たとえば、ぼくは最初からニュー・エイジ・ミュージックに対してはアンチの考え方を持っていて、その態度をとり続けたんだけど、やっぱりなくなっていきましたよね。で、今は今度ワールド・ミュージックって騒いでいる。でも、ぼくはいつもエスニックな要素を使ってきたから、そのブームにもくっつかなかった。いちはやくワールド・ミュージック的なものを作ろうと思えば、作れたんだけど、でもやらなかった。できるだけ距離をとってきた。
やっぱりまだね、各国のエスニックの要素をとりいれた音楽というのが存在しえるのかどうか。これが疑問でしょ。じゃ、日本の歌謡曲はエスニック・ポップなのかといったらこれはそうはいわない。それじゃ、フランスの国内の歌謡曲に相当するもの、フランス芸能界のなかで流行っているものがそうなのかといったら、それはやっぱりイギリスや、アメリカの影響の中で作られているポップであって、けっしてローカル・フランスのニュアンスを出したものではないわけだよね。で、それは各国全部そうでしょ。だからかんたんにそれを出したくはないっていう気持ちがあるんですよ。かなりさめている。

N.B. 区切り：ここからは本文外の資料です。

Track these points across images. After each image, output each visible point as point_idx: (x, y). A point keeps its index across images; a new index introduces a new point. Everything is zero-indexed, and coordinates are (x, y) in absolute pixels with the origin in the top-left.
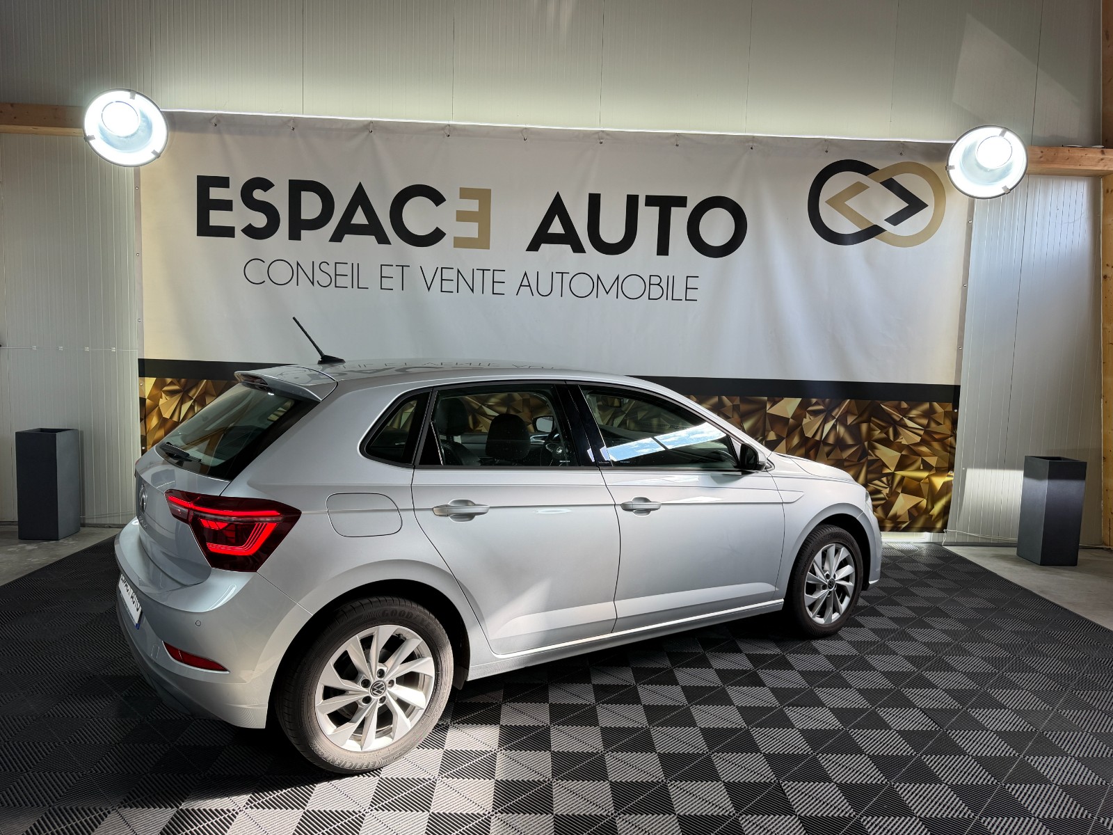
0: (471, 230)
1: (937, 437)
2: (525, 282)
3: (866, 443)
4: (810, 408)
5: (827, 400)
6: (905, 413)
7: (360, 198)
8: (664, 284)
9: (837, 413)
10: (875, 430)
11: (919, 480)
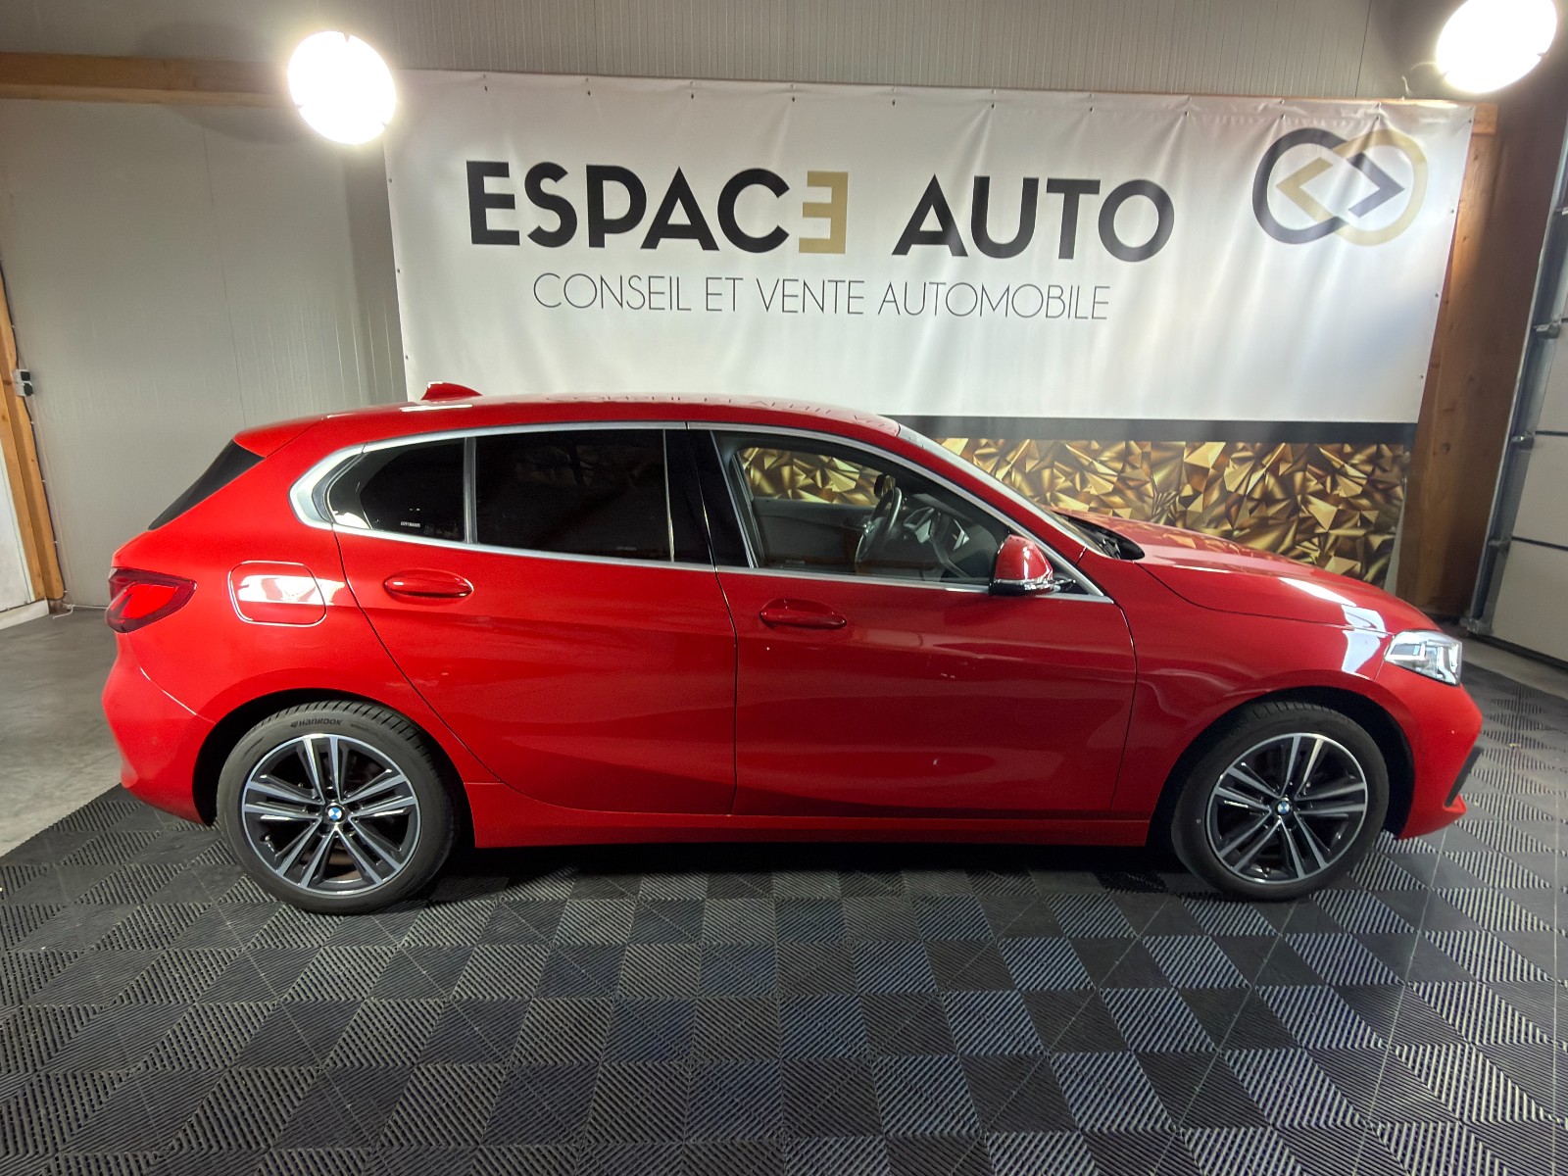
0: (821, 229)
1: (1380, 486)
2: (890, 297)
3: (1299, 498)
4: (1234, 455)
5: (1258, 444)
6: (1346, 458)
7: (679, 190)
8: (1066, 297)
9: (1268, 461)
10: (1310, 480)
11: (1353, 539)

でも90年代はかなり変わりますよ。たとえば、若い人が音楽を志すっていうとき、今までは自分で叫んでいればよかった。でも今度はビジネス・サイドのニュアンスを踏まえていかないとやっていけない時代になると思う。というかみんな利口になってきたんですね。で、それが音楽のありかたを変えていくと思うんですよね。
-もう、いくつかのバンドの当人たち、そしてそれをとりまくスタッフたちの意識はそうなっていますよね。
久石:
だからそれに対して今のレコード会社とかプロダクションが昔の気分でアーティストを扱うと痛い目に遭うし、とんでもない状態になるし。
それから昨年の暮れ、CDの再販に関する問題がクローズ・アップされたでしょ。ようすると今までの価格体系が、レコード産業のなりたちかたの基本体系を完全にくずしていくと思うんですよ。すると、レコード小売店のかたちも変わっていく。そうなると、ゲリラ的に若者のニーズにピッタリ合うものができ始めたら、これはたいへんなことになりますよ。
そうすると、1,000円くらいでもCDが出せる時代がくるかもしれない。すると、くだらないものも出てくるかわりに、しっかりつくればそれが力になり得ることになる。そうなると、90年代っていうのはインディペンデントの時代になるかもしれない。だから自分も完全にインディペンデントのレベルを本気で作ろうかなっていう気持ちもね、でてきているんですよ。